What to Do: Returning to the Roots

My mentor needed neither neural networks nor smart assistants to instill in me what I consider the main quality of an engineer. He had a simple method that I still use and recommend to everyone who wants not just to be called a specialist but to be one.


When you encounter unfamiliar equipment or a non-standard task, take three steps. First — find the information. Do not wait for someone to hand it to you on a silver platter. Open the documentation, the operating manual, the technical datasheet. Everything you need is already there — manufacturers write these documents precisely so that an engineer can figure things out. Second — analyze. Do not skim the documentation looking for familiar words. Read carefully. Compare what you read with what you see physically in front of you. Understand how the system works as a whole before diving into its specific component. Third — apply. Test your hypothesis. Take a measurement, send a test signal, change a parameter, and observe the system's response. Act consciously, understanding what you are doing and why.
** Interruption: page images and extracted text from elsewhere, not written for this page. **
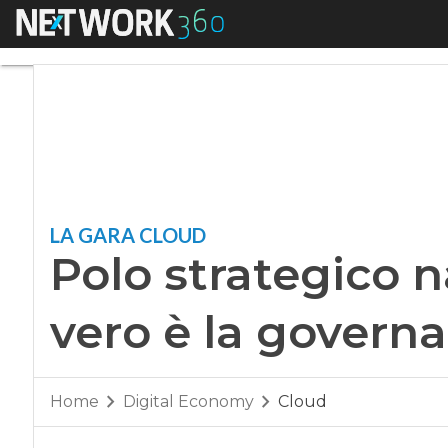
Menu
Polo strategico naz
LA GARA CLOUD
Polo strategico n
vero è la govern
Home
Digital Economy
Cloud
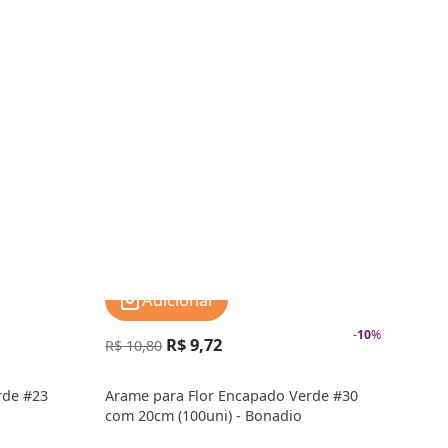
Adicionar
-
10
%
R$ 9,72
R$ 
R$ 10,80
rde #23
Arame para Flor Encapado Verde #30
Aram
com 20cm (100uni) - Bonadio
com 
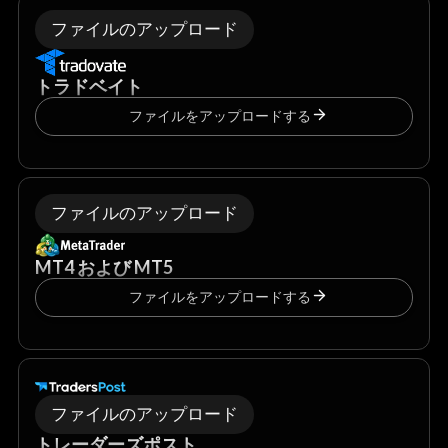
ファイルのアップロード
トラドベイト
ファイルをアップロードする
ファイルのアップロード
MT4 および MT5
ファイルをアップロードする
ファイルのアップロード
トレーダーズポスト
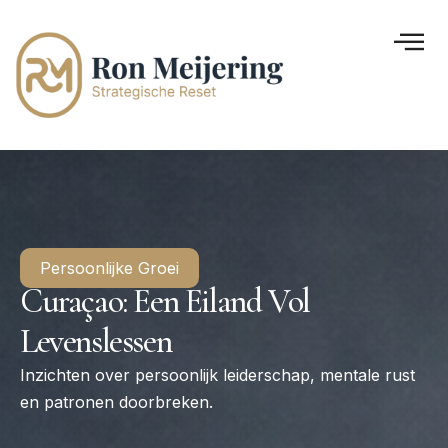
Persoonlijke Groei
Curaçao: Een Eiland Vol
Levenslessen
Inzichten over persoonlijk leiderschap, mentale rust
en patronen doorbreken.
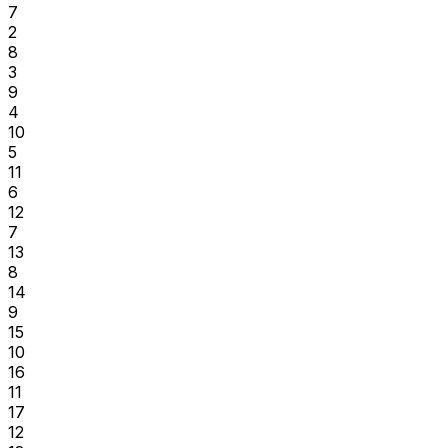
7
2
8
3
9
4
10
5
11
6
12
7
13
8
14
9
15
10
16
11
17
12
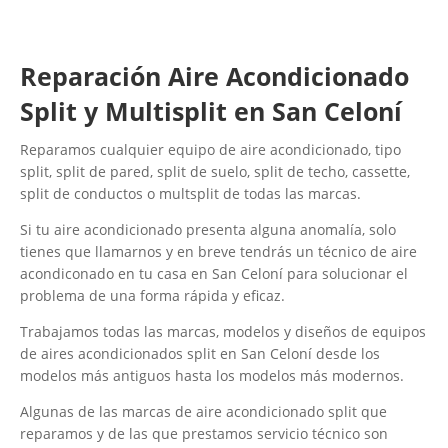
Reparación Aire Acondicionado
Split y Multisplit en San Celoní
Reparamos cualquier equipo de aire acondicionado, tipo
split, split de pared, split de suelo, split de techo, cassette,
split de conductos o multsplit de todas las marcas.
Si tu aire acondicionado presenta alguna anomalía, solo
tienes que llamarnos y en breve tendrás un técnico de aire
acondiconado en tu casa en San Celoní para solucionar el
problema de una forma rápida y eficaz.
Trabajamos todas las marcas, modelos y diseños de equipos
de aires acondicionados split en San Celoní desde los
modelos más antiguos hasta los modelos más modernos.
Algunas de las marcas de aire acondicionado split que
reparamos y de las que prestamos servicio técnico son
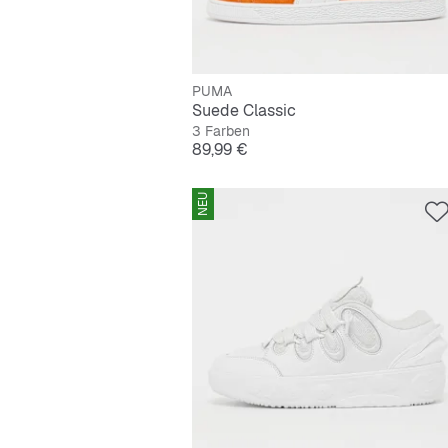
PUMA
Suede Classic
3 Farben
Preis
89,99 €
NEU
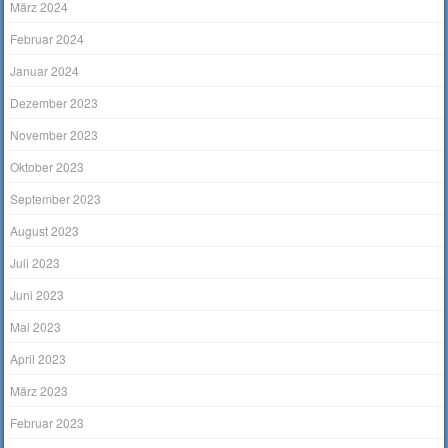
März 2024
Februar 2024
Januar 2024
Dezember 2023
November 2023
Oktober 2023
September 2023
August 2023
Juli 2023
Juni 2023
Mai 2023
April 2023
März 2023
Februar 2023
These three steps seem obvious, yet it is precisely the inability to perform them that I observe in most "specialists" today. And they are precisely what distinguish a real engineer from an operator who only knows how to press buttons in a set sequence.


Conclusion

We stand at a dangerous crossroads. On the one hand, technologies are becoming more complex, and it seems that narrow specialization is unavoidable. On the other hand, it is precisely now, when systems are becoming increasingly integrated, that it is critically important to see the big picture, understand interconnections, and be able to analyze information coming from multiple sources. A narrow specialist who does not understand the context becomes a hostage to their narrowness. They are helpless as soon as the situation goes beyond the instructions. And situations always go beyond the instructions.


Fundamental knowledge, systems thinking, and the ability to work with information — these are what distinguish a true engineer. If this foundation exists, the specialist will cope with any equipment, any system, any task. If it does not exist, what you have before you is not an engineer but a person who has simply memorized which buttons to press. And unfortunately, there are more and more of such "specialists" today. Let us not join their ranks.